======== Data provided

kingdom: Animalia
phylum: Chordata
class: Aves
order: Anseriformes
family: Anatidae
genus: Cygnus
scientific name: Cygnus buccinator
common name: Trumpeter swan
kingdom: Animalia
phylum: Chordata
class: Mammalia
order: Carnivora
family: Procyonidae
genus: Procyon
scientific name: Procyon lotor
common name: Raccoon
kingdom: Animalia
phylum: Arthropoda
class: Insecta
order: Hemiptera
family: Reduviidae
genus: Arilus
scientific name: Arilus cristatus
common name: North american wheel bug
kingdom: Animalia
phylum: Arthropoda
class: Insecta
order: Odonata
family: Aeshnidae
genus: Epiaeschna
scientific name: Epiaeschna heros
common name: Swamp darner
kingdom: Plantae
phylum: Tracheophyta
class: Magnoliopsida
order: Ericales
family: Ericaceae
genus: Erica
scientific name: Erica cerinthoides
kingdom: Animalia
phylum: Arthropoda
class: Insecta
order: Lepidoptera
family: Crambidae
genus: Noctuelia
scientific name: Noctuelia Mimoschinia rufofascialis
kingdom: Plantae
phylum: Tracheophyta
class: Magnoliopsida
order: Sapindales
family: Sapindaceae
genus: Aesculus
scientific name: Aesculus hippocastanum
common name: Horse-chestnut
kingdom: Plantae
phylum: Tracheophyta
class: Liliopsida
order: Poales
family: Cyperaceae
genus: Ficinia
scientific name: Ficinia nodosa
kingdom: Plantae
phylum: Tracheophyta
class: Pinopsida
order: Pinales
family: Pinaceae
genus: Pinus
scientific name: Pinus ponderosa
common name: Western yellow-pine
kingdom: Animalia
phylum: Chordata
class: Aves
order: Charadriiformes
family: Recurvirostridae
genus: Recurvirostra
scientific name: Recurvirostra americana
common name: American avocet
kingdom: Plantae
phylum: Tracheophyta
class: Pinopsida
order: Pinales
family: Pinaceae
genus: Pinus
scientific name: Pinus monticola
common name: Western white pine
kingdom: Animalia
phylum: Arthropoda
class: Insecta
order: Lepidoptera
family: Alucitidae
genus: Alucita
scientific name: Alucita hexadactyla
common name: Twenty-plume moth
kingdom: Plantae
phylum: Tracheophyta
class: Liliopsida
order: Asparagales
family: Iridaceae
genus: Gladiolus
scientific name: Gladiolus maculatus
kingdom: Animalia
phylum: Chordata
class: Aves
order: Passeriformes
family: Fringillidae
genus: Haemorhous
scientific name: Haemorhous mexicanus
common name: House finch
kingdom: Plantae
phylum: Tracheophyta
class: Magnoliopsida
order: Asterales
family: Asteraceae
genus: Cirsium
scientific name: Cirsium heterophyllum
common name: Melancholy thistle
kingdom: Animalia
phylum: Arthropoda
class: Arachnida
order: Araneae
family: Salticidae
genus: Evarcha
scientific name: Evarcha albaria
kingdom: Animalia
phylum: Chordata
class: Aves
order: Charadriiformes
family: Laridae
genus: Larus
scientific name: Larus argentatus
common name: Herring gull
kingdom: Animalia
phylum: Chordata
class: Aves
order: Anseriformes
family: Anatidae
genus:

================

◆ **What you are asked to do**
Please retype every line of the records above, keeping each one unchanged.

◆ **Task result**
kingdom: Animalia
phylum: Chordata
class: Aves
order: Anseriformes
family: Anatidae
genus: Cygnus
scientific name: Cygnus buccinator
common name: Trumpeter swan
kingdom: Animalia
phylum: Chordata
class: Mammalia
order: Carnivora
family: Procyonidae
genus: Procyon
scientific name: Procyon lotor
common name: Raccoon
kingdom: Animalia
phylum: Arthropoda
class: Insecta
order: Hemiptera
family: Reduviidae
genus: Arilus
scientific name: Arilus cristatus
common name: North american wheel bug
kingdom: Animalia
phylum: Arthropoda
class: Insecta
order: Odonata
family: Aeshnidae
genus: Epiaeschna
scientific name: Epiaeschna heros
common name: Swamp darner
kingdom: Plantae
phylum: Tracheophyta
class: Magnoliopsida
order: Ericales
family: Ericaceae
genus: Erica
scientific name: Erica cerinthoides
kingdom: Animalia
phylum: Arthropoda
class: Insecta
order: Lepidoptera
family: Crambidae
genus: Noctuelia
scientific name: Noctuelia Mimoschinia rufofascialis
kingdom: Plantae
phylum: Tracheophyta
class: Magnoliopsida
order: Sapindales
family: Sapindaceae
genus: Aesculus
scientific name: Aesculus hippocastanum
common name: Horse-chestnut
kingdom: Plantae
phylum: Tracheophyta
class: Liliopsida
order: Poales
family: Cyperaceae
genus: Ficinia
scientific name: Ficinia nodosa
kingdom: Plantae
phylum: Tracheophyta
class: Pinopsida
order: Pinales
family: Pinaceae
genus: Pinus
scientific name: Pinus ponderosa
common name: Western yellow-pine
kingdom: Animalia
phylum: Chordata
class: Aves
order: Charadriiformes
family: Recurvirostridae
genus: Recurvirostra
scientific name: Recurvirostra americana
common name: American avocet
kingdom: Plantae
phylum: Tracheophyta
class: Pinopsida
order: Pinales
family: Pinaceae
genus: Pinus
scientific name: Pinus monticola
common name: Western white pine
kingdom: Animalia
phylum: Arthropoda
class: Insecta
order: Lepidoptera
family: Alucitidae
genus: Alucita
scientific name: Alucita hexadactyla
common name: Twenty-plume moth
kingdom: Plantae
phylum: Tracheophyta
class: Liliopsida
order: Asparagales
family: Iridaceae
genus: Gladiolus
scientific name: Gladiolus maculatus
kingdom: Animalia
phylum: Chordata
class: Aves
order: Passeriformes
family: Fringillidae
genus: Haemorhous
scientific name: Haemorhous mexicanus
common name: House finch
kingdom: Plantae
phylum: Tracheophyta
class: Magnoliopsida
order: Asterales
family: Asteraceae
genus: Cirsium
scientific name: Cirsium heterophyllum
common name: Melancholy thistle
kingdom: Animalia
phylum: Arthropoda
class: Arachnida
order: Araneae
family: Salticidae
genus: Evarcha
scientific name: Evarcha albaria
kingdom: Animalia
phylum: Chordata
class: Aves
order: Charadriiformes
family: Laridae
genus: Larus
scientific name: Larus argentatus
common name: Herring gull
kingdom: Animalia
phylum: Chordata
class: Aves
order: Anseriformes
family: Anatidae
genus:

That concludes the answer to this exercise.